Os sinais variam, e os mais comuns são a rigidez muscular, os tremores nos membros (evidente em situações de repouso), a lentidão de movimentos (bradicinesia) e a perda do reflexo postural, o que aumenta consideravelmente o risco de queda. Conforme o quadro evolui, o paciente pode ter a sensação de ficar com os pés travados na hora de começar a andar, bem como alterações na pressão arterial, sudorese excessiva, distúrbios urinários e  intestinais, comprometimento da fala, disfunção sexual, problemas de memória, entre outras complicações.

Diagnóstico

É feito a partir do histórico clínico do paciente e de avaliações neurológicas. Exames complementares de imagem são empregados para descartar outras doenças que se assemelham ao Parkinson e que podem confundir o médico na hora do diagnóstico. É o caso da Paralisia Supranuclear Progressiva e da Atrofia de Múltiplos Sistemas — conhecidas como síndromes Parkinson-plus

Prevenção

Uma vez que as causas da patologia ainda não foram identificadas, não existem medidas eficazes para evitá-la.
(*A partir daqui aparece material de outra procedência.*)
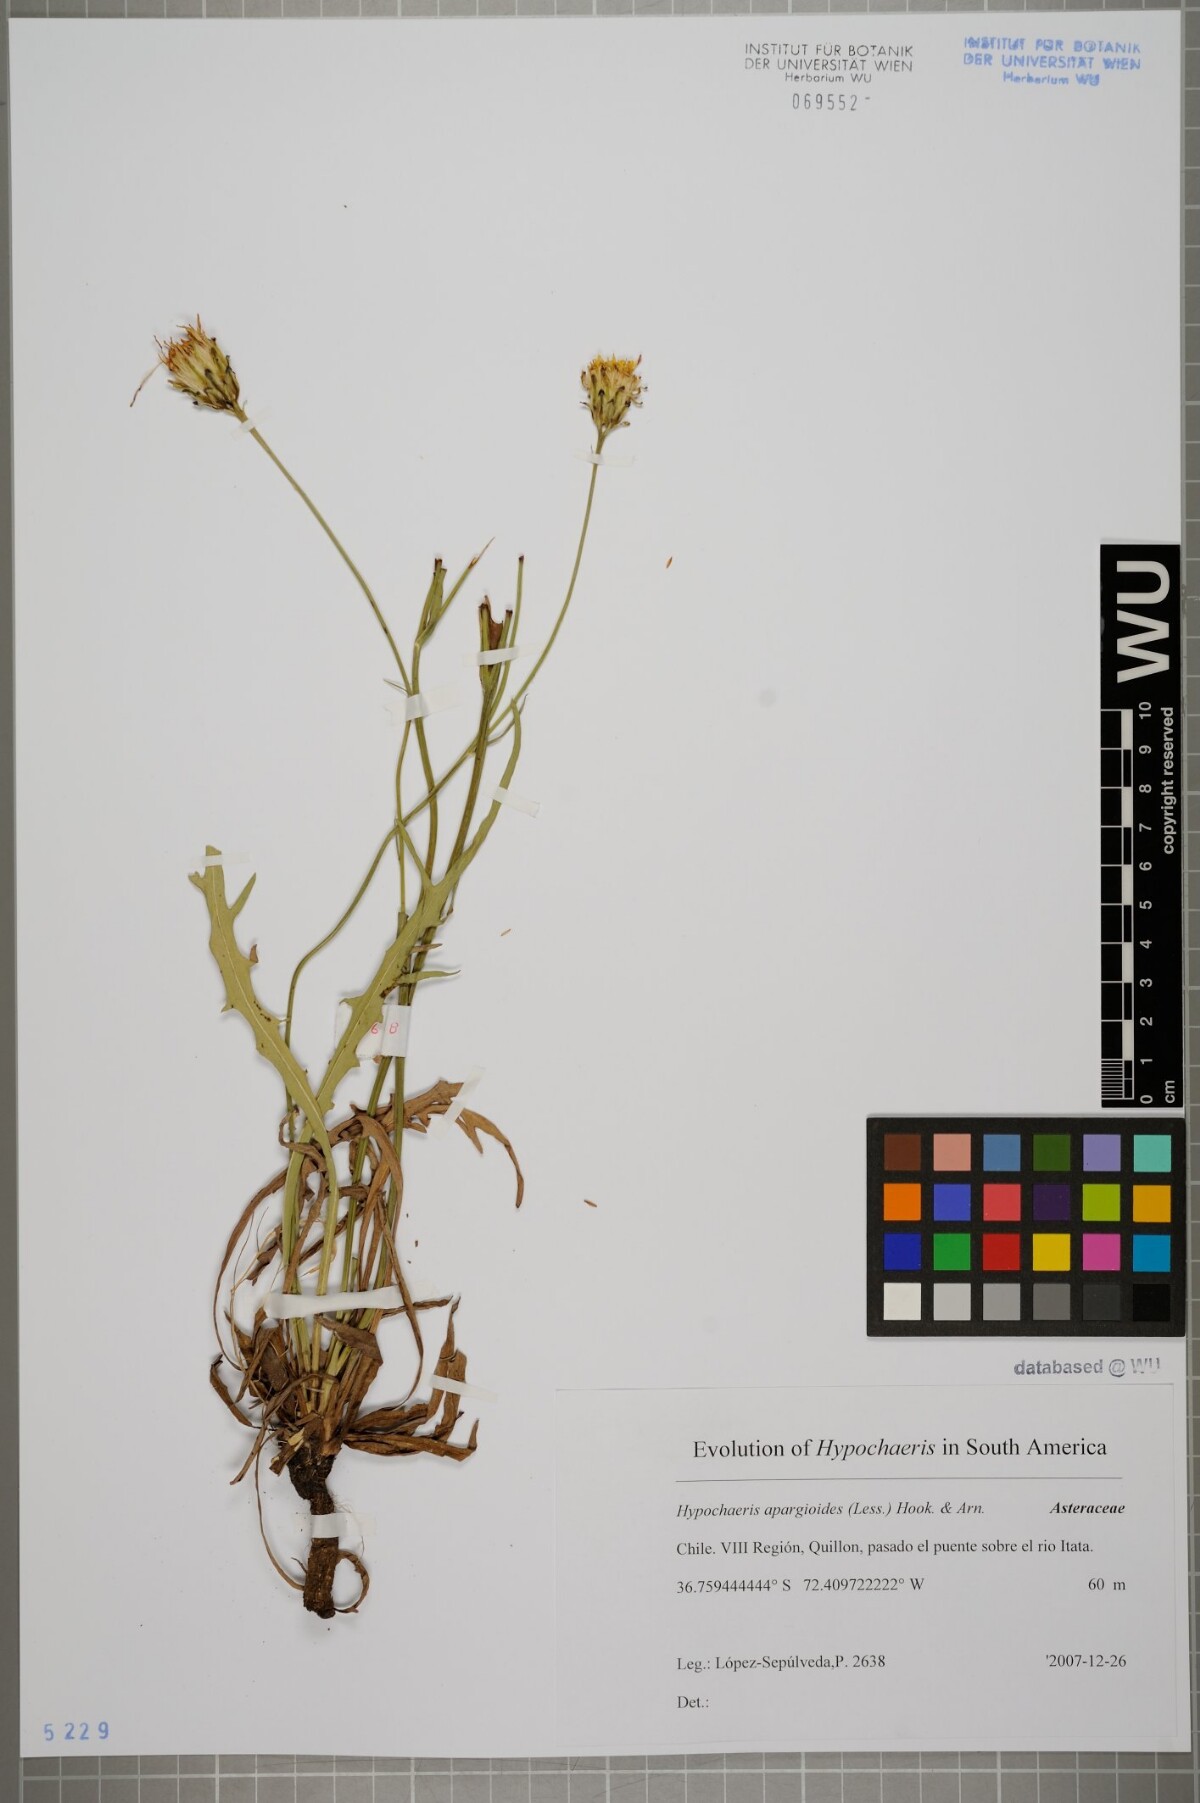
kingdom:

No entanto, o diagnóstico precoce pode garantir mais qualidade de vida ao portador. É preciso estar atento a sinais aparentemente inofensivos, como tremores leves nas mãos e diminuição da caligrafia, e procurar um médico tão logo eles surgirem

Tratamento

Divide-se em três modalidades: medicamentoso, cirúrgico e terapêutico. O primeiro envolve a administração de remédios que aumentam a ação da dopamina (anticolinérgicos, amantadina, levodopa e agonistas dopaminérgicos), além de fármacos que combatem os sintomas não motores. Já o segundo método é reservado aos pacientes que não responderam aos medicamentos. Por fim, o terceiro engloba os exercícios de marcha, equilíbrio e postura. Há também a psicoterapia, que pode ajudar o indivíduo a compreender e lidar com suas limitações, e a fonoterapia (com foco em melhorar a dicção e a fluência verbal).